Filter task. Return each line of the material that holds the string "Portugal".
^^^^^^^^
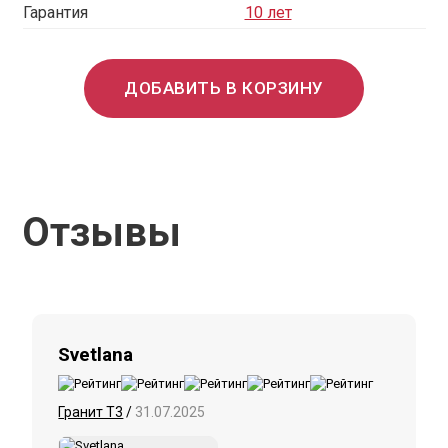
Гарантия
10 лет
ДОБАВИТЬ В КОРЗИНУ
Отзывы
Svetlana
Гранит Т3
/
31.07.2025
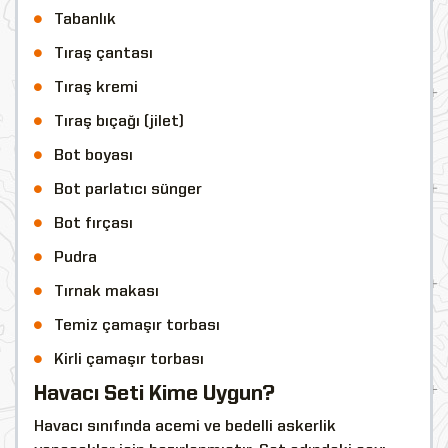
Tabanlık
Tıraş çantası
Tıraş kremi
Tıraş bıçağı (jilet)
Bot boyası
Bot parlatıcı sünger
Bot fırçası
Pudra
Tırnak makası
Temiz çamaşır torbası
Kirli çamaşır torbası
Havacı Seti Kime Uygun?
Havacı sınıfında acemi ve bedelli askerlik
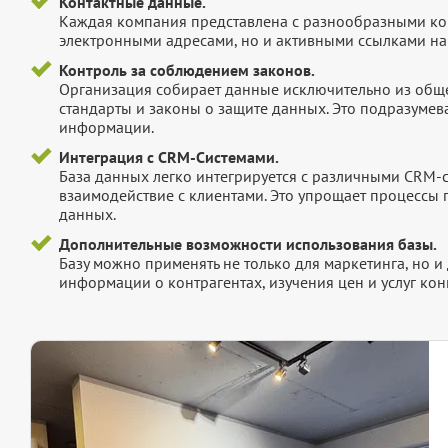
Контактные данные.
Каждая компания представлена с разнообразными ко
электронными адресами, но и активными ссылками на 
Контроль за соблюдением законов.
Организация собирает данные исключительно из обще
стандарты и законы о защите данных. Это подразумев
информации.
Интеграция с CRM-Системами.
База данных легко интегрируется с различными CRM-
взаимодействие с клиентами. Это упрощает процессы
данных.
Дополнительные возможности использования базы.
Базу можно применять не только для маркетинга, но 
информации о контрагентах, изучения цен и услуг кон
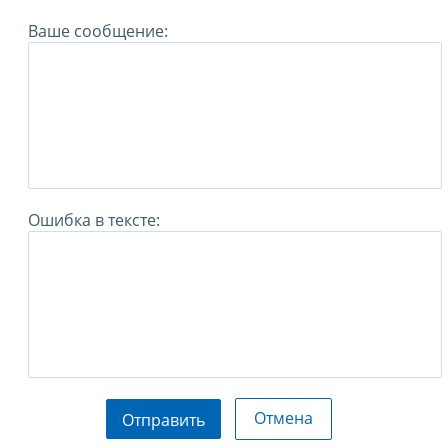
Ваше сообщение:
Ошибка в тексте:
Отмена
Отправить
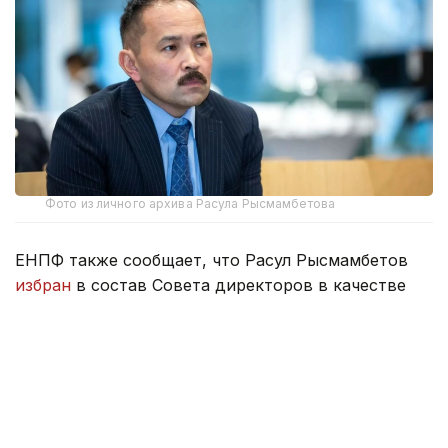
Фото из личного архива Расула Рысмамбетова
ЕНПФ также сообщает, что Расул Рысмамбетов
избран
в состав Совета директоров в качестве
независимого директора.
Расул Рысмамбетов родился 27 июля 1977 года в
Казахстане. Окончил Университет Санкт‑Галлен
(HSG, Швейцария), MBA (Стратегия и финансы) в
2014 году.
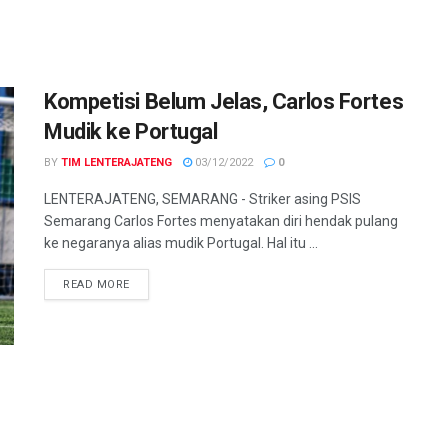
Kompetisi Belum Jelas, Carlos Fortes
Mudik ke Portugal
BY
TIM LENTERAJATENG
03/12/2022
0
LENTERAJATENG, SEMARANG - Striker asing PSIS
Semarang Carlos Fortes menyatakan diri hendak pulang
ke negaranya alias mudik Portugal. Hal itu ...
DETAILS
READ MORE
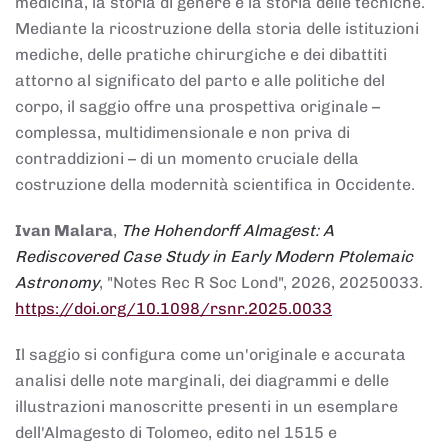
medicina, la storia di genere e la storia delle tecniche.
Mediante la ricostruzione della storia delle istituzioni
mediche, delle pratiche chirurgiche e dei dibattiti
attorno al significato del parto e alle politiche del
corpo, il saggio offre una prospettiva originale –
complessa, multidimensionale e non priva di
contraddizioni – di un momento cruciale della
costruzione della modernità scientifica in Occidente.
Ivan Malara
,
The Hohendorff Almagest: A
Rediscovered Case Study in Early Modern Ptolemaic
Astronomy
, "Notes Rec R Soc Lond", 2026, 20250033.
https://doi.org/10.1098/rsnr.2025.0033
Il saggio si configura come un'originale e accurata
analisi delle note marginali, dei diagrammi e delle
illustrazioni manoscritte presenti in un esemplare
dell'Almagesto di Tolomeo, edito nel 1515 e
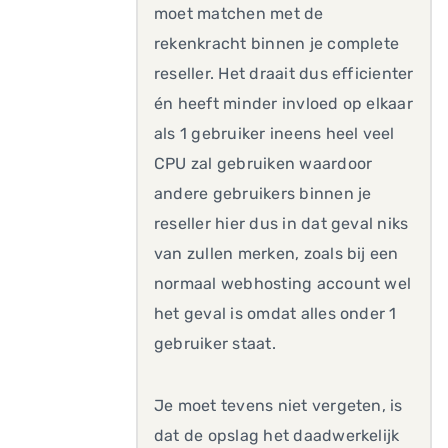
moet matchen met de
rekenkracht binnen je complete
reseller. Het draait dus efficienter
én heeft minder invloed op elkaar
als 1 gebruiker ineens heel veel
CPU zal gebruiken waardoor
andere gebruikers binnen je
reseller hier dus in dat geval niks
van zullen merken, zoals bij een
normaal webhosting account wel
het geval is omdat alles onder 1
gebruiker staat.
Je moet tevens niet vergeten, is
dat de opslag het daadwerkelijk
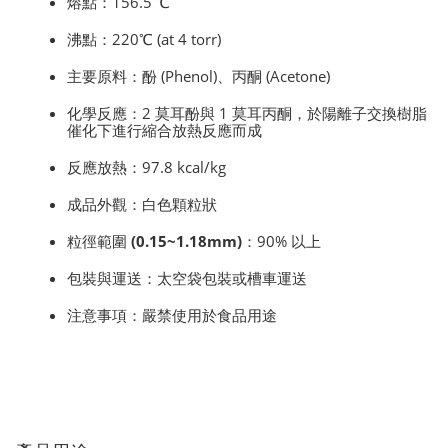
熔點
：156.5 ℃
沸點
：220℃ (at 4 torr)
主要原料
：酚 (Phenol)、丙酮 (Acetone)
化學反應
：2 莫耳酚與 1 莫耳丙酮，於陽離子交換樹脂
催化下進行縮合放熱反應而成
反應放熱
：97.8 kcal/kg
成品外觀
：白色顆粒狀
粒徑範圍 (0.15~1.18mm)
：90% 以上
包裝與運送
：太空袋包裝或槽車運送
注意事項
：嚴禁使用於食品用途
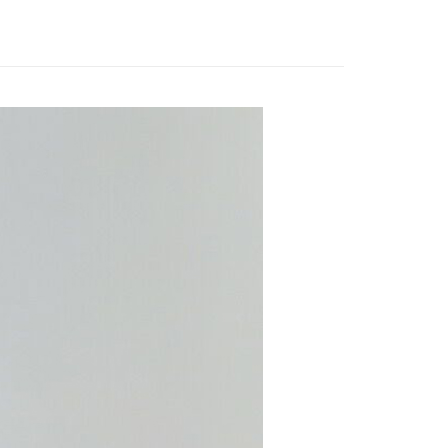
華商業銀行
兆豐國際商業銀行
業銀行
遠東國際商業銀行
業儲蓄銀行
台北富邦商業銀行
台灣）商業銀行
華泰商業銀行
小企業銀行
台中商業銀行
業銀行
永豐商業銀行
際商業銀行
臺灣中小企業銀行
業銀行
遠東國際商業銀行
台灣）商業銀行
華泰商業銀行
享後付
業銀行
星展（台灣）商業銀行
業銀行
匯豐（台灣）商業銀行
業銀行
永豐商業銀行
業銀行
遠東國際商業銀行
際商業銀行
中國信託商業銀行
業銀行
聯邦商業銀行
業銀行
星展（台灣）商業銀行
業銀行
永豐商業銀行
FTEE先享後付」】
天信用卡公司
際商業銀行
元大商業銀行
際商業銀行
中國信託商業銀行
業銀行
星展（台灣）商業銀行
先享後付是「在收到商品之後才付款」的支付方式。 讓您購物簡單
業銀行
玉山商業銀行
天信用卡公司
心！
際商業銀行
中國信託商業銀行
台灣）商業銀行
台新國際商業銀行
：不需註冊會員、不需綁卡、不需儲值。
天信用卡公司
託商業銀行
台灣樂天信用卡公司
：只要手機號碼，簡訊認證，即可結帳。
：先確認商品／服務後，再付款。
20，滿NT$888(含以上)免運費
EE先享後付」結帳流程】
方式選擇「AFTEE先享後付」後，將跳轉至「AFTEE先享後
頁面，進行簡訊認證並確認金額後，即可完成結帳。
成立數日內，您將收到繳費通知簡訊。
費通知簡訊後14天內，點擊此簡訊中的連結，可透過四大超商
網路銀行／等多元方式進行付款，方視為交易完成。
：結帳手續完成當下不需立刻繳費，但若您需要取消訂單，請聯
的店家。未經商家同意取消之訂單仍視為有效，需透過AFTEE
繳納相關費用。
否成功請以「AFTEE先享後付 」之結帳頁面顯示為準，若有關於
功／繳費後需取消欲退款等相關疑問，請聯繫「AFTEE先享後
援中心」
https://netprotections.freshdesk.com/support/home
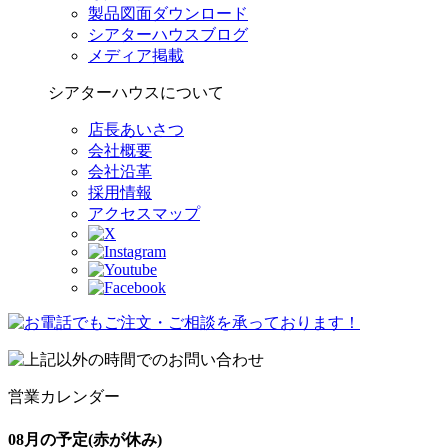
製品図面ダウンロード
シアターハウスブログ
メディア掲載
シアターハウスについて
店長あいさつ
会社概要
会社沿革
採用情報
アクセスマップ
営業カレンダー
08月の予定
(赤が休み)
^^^^^^^^
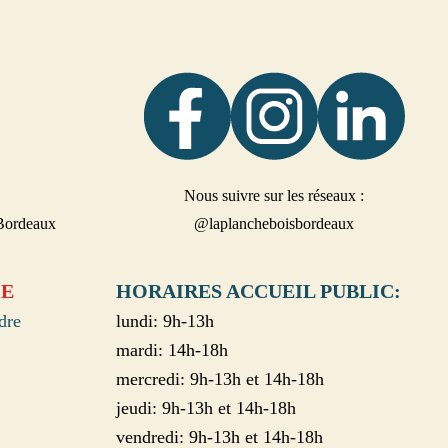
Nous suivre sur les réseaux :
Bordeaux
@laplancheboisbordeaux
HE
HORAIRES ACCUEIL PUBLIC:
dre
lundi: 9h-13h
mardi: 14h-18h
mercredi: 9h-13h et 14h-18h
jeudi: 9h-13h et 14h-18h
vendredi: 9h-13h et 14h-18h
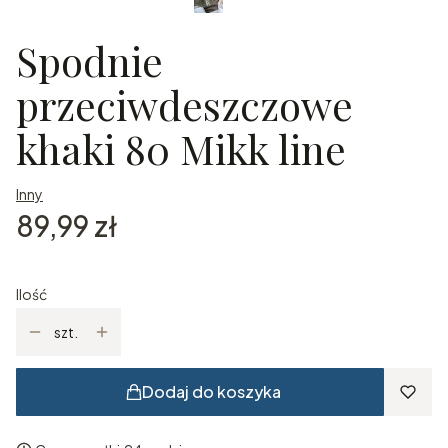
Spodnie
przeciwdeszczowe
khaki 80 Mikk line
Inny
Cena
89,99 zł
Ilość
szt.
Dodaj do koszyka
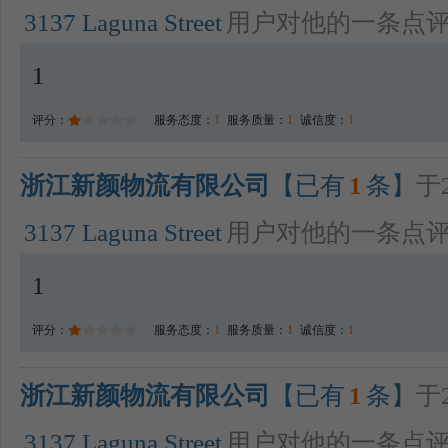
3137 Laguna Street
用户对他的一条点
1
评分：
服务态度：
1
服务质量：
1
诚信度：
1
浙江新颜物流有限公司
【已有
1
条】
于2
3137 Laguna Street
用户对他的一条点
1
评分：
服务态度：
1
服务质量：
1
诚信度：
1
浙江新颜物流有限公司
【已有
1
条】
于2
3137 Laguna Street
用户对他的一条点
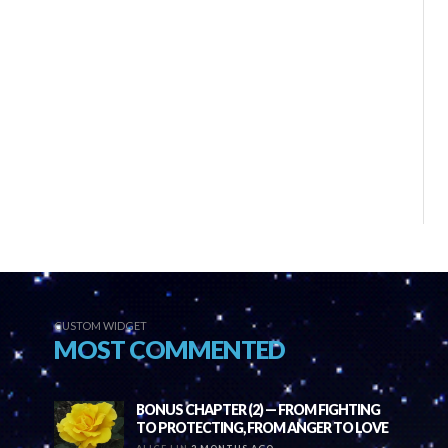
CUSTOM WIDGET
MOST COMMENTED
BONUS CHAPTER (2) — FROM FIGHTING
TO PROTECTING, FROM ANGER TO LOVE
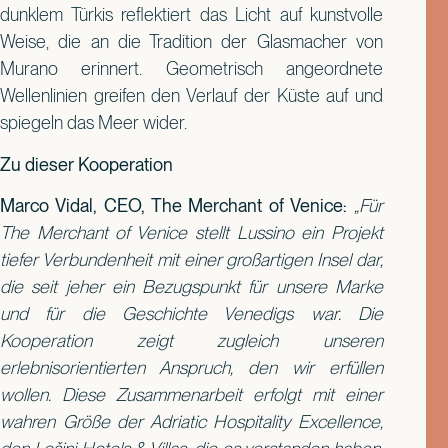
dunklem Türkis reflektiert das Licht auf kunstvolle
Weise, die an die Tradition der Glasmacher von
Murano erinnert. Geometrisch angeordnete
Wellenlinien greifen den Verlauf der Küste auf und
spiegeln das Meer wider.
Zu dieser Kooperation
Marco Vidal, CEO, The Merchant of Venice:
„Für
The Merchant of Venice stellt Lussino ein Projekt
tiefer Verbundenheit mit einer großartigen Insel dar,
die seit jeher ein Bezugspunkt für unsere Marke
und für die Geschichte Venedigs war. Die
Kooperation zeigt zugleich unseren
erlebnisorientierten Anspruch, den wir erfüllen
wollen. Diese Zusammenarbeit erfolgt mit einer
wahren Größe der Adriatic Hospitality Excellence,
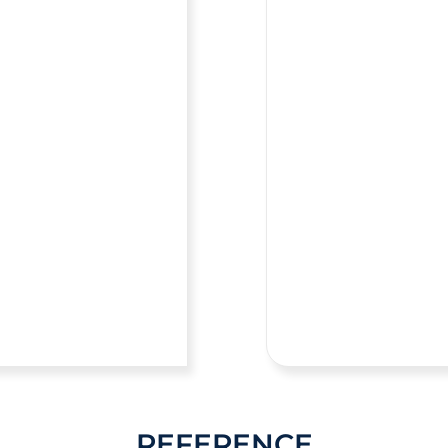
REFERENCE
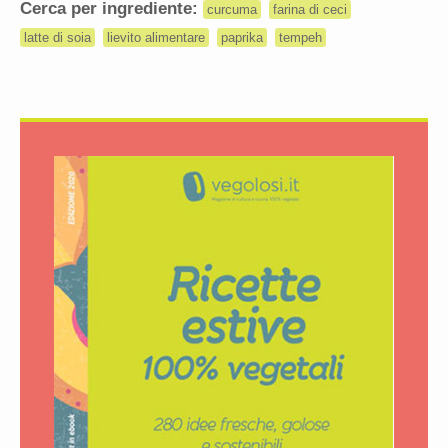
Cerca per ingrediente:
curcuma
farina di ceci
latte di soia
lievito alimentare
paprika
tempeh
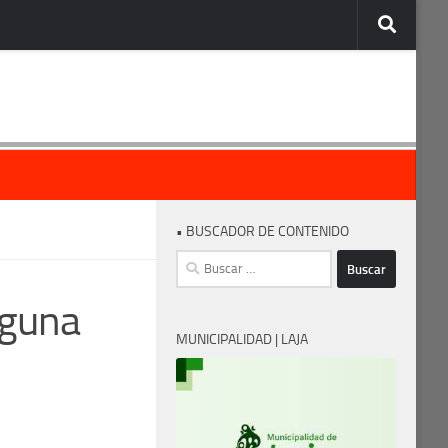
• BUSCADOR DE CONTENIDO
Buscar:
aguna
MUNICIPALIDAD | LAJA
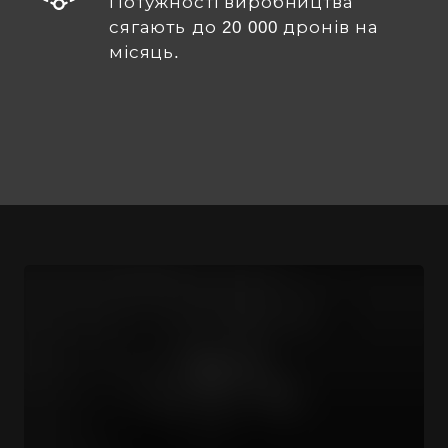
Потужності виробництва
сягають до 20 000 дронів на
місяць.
^^^^^^^^
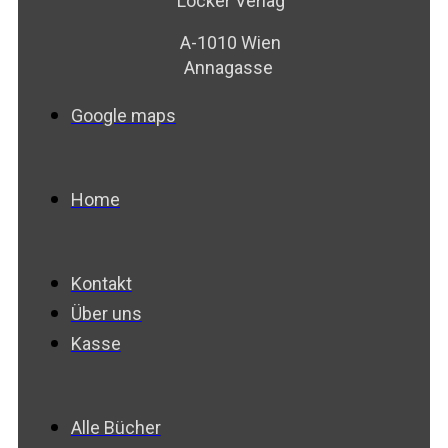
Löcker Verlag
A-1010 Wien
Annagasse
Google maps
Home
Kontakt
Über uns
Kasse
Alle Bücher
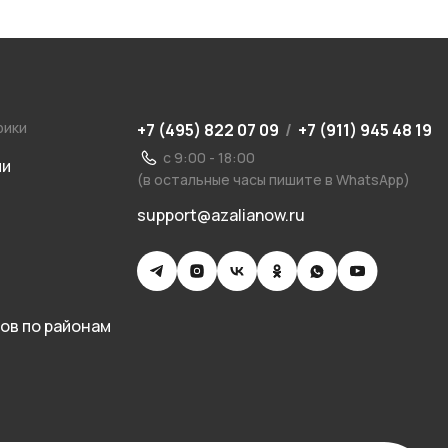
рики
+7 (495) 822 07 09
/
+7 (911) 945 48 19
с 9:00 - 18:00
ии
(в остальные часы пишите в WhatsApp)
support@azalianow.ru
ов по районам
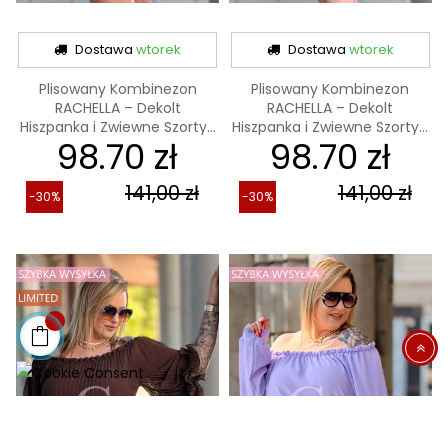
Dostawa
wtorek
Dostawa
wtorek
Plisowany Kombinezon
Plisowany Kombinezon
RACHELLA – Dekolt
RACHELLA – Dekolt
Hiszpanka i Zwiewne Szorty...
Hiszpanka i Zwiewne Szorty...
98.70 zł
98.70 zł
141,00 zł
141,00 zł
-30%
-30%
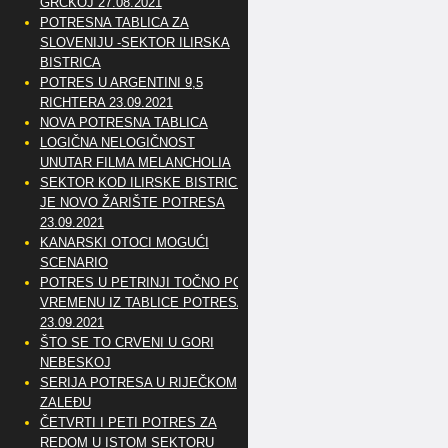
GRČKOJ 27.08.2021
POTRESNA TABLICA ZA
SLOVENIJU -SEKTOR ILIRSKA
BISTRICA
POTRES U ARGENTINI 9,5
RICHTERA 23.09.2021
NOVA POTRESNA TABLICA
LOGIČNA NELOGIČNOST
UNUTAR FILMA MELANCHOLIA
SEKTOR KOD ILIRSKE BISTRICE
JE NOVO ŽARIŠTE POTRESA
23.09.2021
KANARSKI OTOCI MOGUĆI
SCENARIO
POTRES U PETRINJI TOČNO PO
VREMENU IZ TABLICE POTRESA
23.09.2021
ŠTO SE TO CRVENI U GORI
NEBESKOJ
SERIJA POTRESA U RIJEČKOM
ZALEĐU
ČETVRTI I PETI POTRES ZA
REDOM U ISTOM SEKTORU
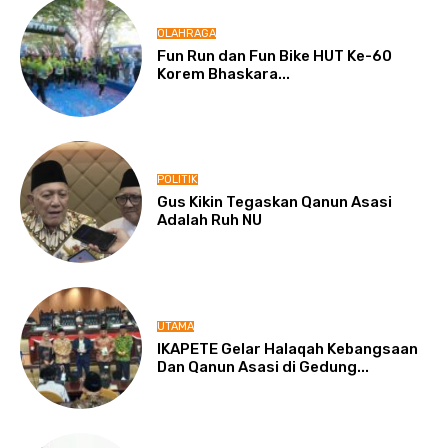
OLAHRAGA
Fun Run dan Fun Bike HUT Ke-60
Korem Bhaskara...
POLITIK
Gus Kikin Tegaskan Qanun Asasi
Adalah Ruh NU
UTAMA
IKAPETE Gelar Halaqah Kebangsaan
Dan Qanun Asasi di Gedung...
^^^^^^^^
**COMPLETED EXERCISE**
Mudik ke Portugal
ke negaranya alias mudik Portugal. Hal itu ...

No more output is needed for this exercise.